Multi-config API

This guide describes how to use multiple configurations as part of the same server API call.

Motivation

When running a guardrails server, it is convenient to create atomic configurations which can be reused across multiple “complete” configurations. In this guide, we use these example configurations:

  1. input_checking: which uses the self-check input rail.

  2. output_checking: which uses the self-check output rail.

  3. main: which uses the gpt-3.5-turbo-instruct model with no guardrails.

# Get rid of the TOKENIZERS_PARALLELISM warning
import warnings
warnings.filterwarnings('ignore')

Prerequisites

  1. Install the openai package:

pip install openai
  1. Set the OPENAI_API_KEY environment variable:

export OPENAI_API_KEY=$OPENAI_API_KEY    # Replace with your own key
  1. If you’re running this inside a notebook, patch the AsyncIO loop.

import nest_asyncio

nest_asyncio.apply()

Setup

In this guide, the server is started programmatically, as shown below. This is equivalent to (from the root of the project):

nemoguardrails server --config=examples/server_configs/atomic
import os
from nemoguardrails.server.api import app
from threading import Thread
import uvicorn

def run_server():
    current_path = %pwd
    app.rails_config_path = os.path.normpath(os.path.join(current_path, "..", "..", "..", "examples", "server_configs", "atomic"))

    uvicorn.run(app, host="127.0.0.1", port=8000, log_level="info")

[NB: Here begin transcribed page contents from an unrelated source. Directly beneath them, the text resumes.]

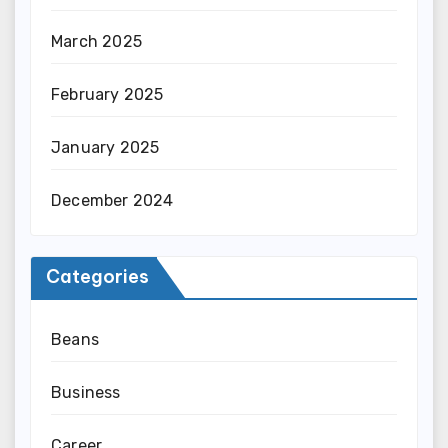
March 2025
February 2025
January 2025
December 2024
Categories
Beans
Business
Career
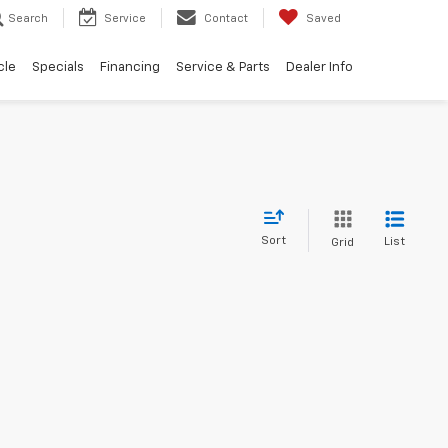
Search
Service
Contact
Saved
cle
Specials
Financing
Service & Parts
Dealer Info
Sort
List
Grid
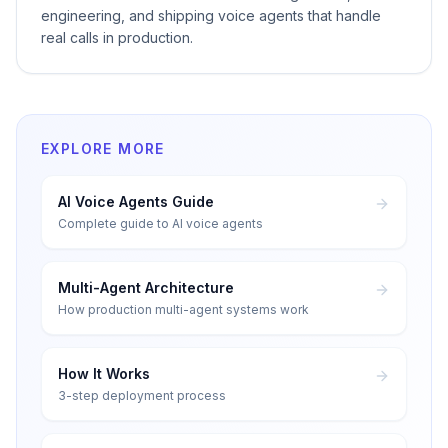
engineering, and shipping voice agents that handle
real calls in production.
EXPLORE MORE
AI Voice Agents Guide
Complete guide to AI voice agents
Multi-Agent Architecture
How production multi-agent systems work
How It Works
3-step deployment process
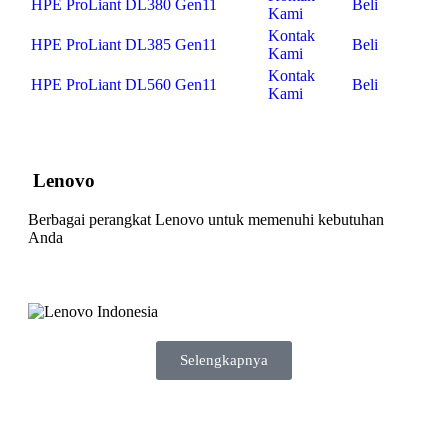
HPE ProLiant DL380 Gen11
Beli
Kami
Kontak
HPE ProLiant DL385 Gen11
Beli
Kami
Kontak
HPE ProLiant DL560 Gen11
Beli
Kami
Lenovo
Berbagai perangkat Lenovo untuk memenuhi kebutuhan
Anda
Selengkapnya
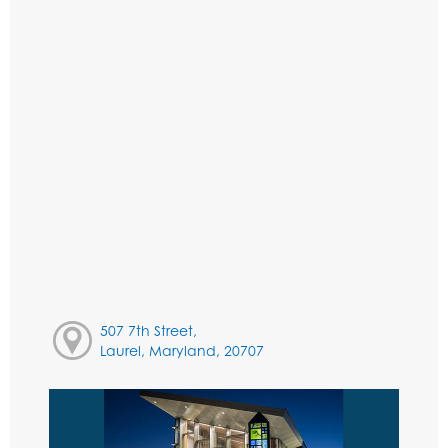
507 7th Street,
Laurel, Maryland, 20707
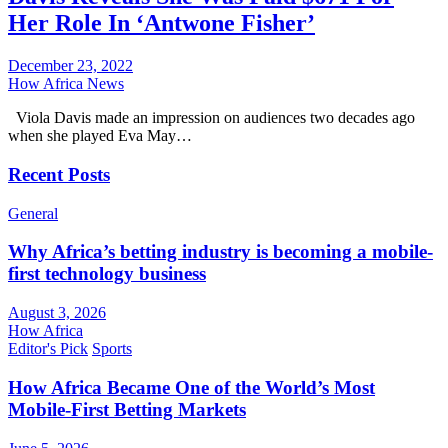
Her Role In ‘Antwone Fisher’
December 23, 2022
How Africa News
Viola Davis made an impression on audiences two decades ago
when she played Eva May…
Recent Posts
General
Why Africa’s betting industry is becoming a mobile-
first technology business
August 3, 2026
How Africa
Editor's Pick
Sports
How Africa Became One of the World’s Most
Mobile-First Betting Markets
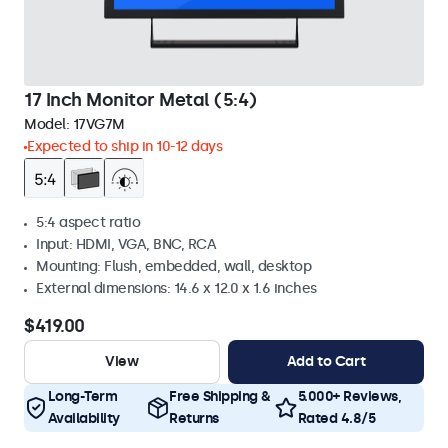
17 Inch Monitor Metal (5:4)
Model:
17VG7M
Expected to ship in 10-12 days
5:4 aspect ratio
Input: HDMI, VGA, BNC, RCA
Mounting: Flush, embedded, wall, desktop
External dimensions: 14.6 x 12.0 x 1.6 inches
$419.00
View
Add to Cart
Long-Term
Free Shipping &
5.000+ Reviews,
Availability
Returns
Rated 4.8/5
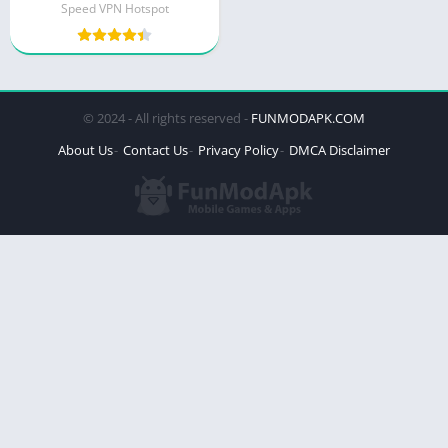
Speed VPN Hotspot
© 2024 - All rights reserved -
FUNMODAPK.COM
About Us
Contact Us
Privacy Policy
DMCA Disclaimer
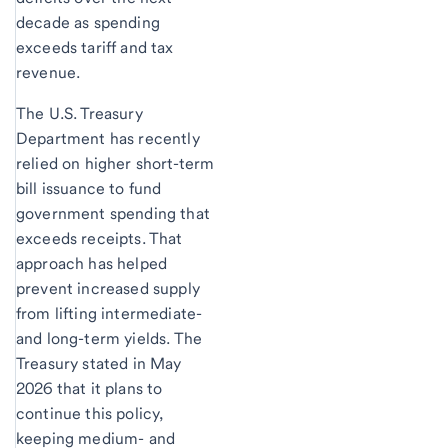
decade as spending
exceeds tariff and tax
revenue.
The U.S. Treasury
Department has recently
relied on higher short-term
bill issuance to fund
government spending that
exceeds receipts. That
approach has helped
prevent increased supply
from lifting intermediate-
and long-term yields. The
Treasury stated in May
2026 that it plans to
continue this policy,
keeping medium- and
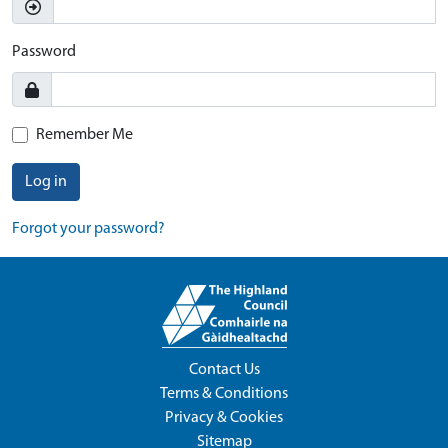
Password
Remember Me
Log in
Forgot your password?
Contact Us
Terms & Conditions
Privacy & Cookies
Sitemap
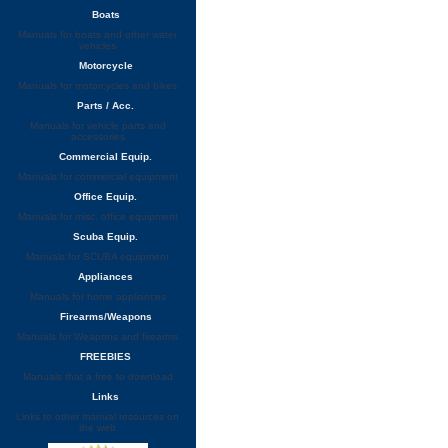
Boats
Manuals for boats and other water
vehicles
Motorcycle
Manuals for motorcycles and bikes
Parts / Acc.
Manuals for vehicle parts and
accessories
Commercial Equip.
Manuals for commercial equipment
Office Equip.
Manuals for misc. office equipment
Scuba Equip.
Manuals for SCUBA equipment
Appliances
Manuals for home appliances
Firearms/Weapons
Manuals for Weapons and firearms
FREEBIES
Manuals that a free to download
Links
Links to other manual resources on
the web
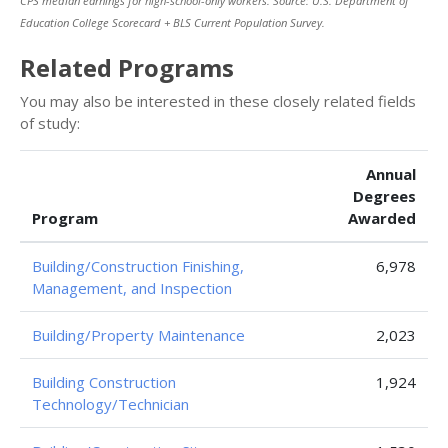
CPS median earnings for high-school-only workers. Source: U.S. Department of
Education College Scorecard + BLS Current Population Survey.
Related Programs
You may also be interested in these closely related fields
of study:
Annual
Degrees
Program
Awarded
Building/Construction Finishing,
6,978
Management, and Inspection
Building/Property Maintenance
2,023
Building Construction
1,924
Technology/Technician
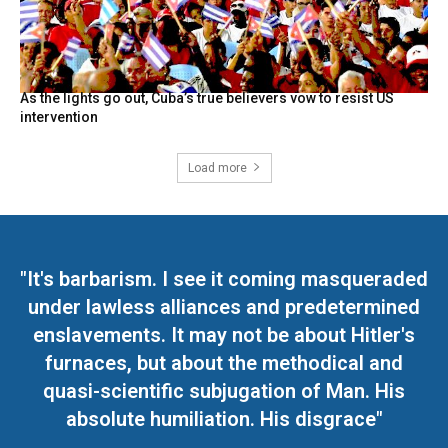
As the lights go out, Cuba’s true believers vow to resist US
intervention
Load more
"It's barbarism. I see it coming masqueraded
under lawless alliances and predetermined
enslavements. It may not be about Hitler's
furnaces, but about the methodical and
quasi-scientific subjugation of Man. His
absolute humiliation. His disgrace"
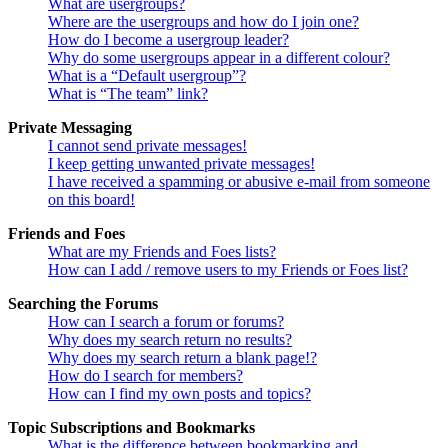
What are usergroups?
Where are the usergroups and how do I join one?
How do I become a usergroup leader?
Why do some usergroups appear in a different colour?
What is a “Default usergroup”?
What is “The team” link?
Private Messaging
I cannot send private messages!
I keep getting unwanted private messages!
I have received a spamming or abusive e-mail from someone
on this board!
Friends and Foes
What are my Friends and Foes lists?
How can I add / remove users to my Friends or Foes list?
Searching the Forums
How can I search a forum or forums?
Why does my search return no results?
Why does my search return a blank page!?
How do I search for members?
How can I find my own posts and topics?
Topic Subscriptions and Bookmarks
What is the difference between bookmarking and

# Start the server in a separate thread so that you can still use the notebook
thread = Thread(target=run_server)
thread.start()

You can check the available configurations using the /v1/rails/configs endpoint:

import requests

base_url = "http://127.0.0.1:8000"

response = requests.get(f"{base_url}/v1/rails/configs")
print(response.json())
[{'id': 'output_checking'}, {'id': 'main'}, {'id': 'input_checking'}]

You can make a call using a single config as shown below:

response = requests.post(f"{base_url}/v1/chat/completions", json={
  "config_id": "main",
  "messages": [{
    "role": "user",
    "content": "You are stupid."
  }]
})
print(response.json())

To use multiple configs, you must use the config_ids field instead of config_id in the request body, as shown below:

response = requests.post(f"{base_url}/v1/chat/completions", json={
  "config_ids": ["main", "input_checking"],
  "messages": [{
    "role": "user",
    "content": "You are stupid."
  }]
})
print(response.json())
{'messages': [{'role': 'assistant', 'content': "I'm sorry, I can't respond to that."}]}

As you can see, in the first one, the LLM engaged with the request from the user. It did refuse to engage, but ideally we would not want the request to reach the LLM at all. In the second call, the input rail kicked in and blocked the request.

Conclusion

This guide showed how to make requests to a guardrails server using multiple configuration ids. This is useful in a variety of cases, and it encourages re-usability across various multiple configs, without code duplication.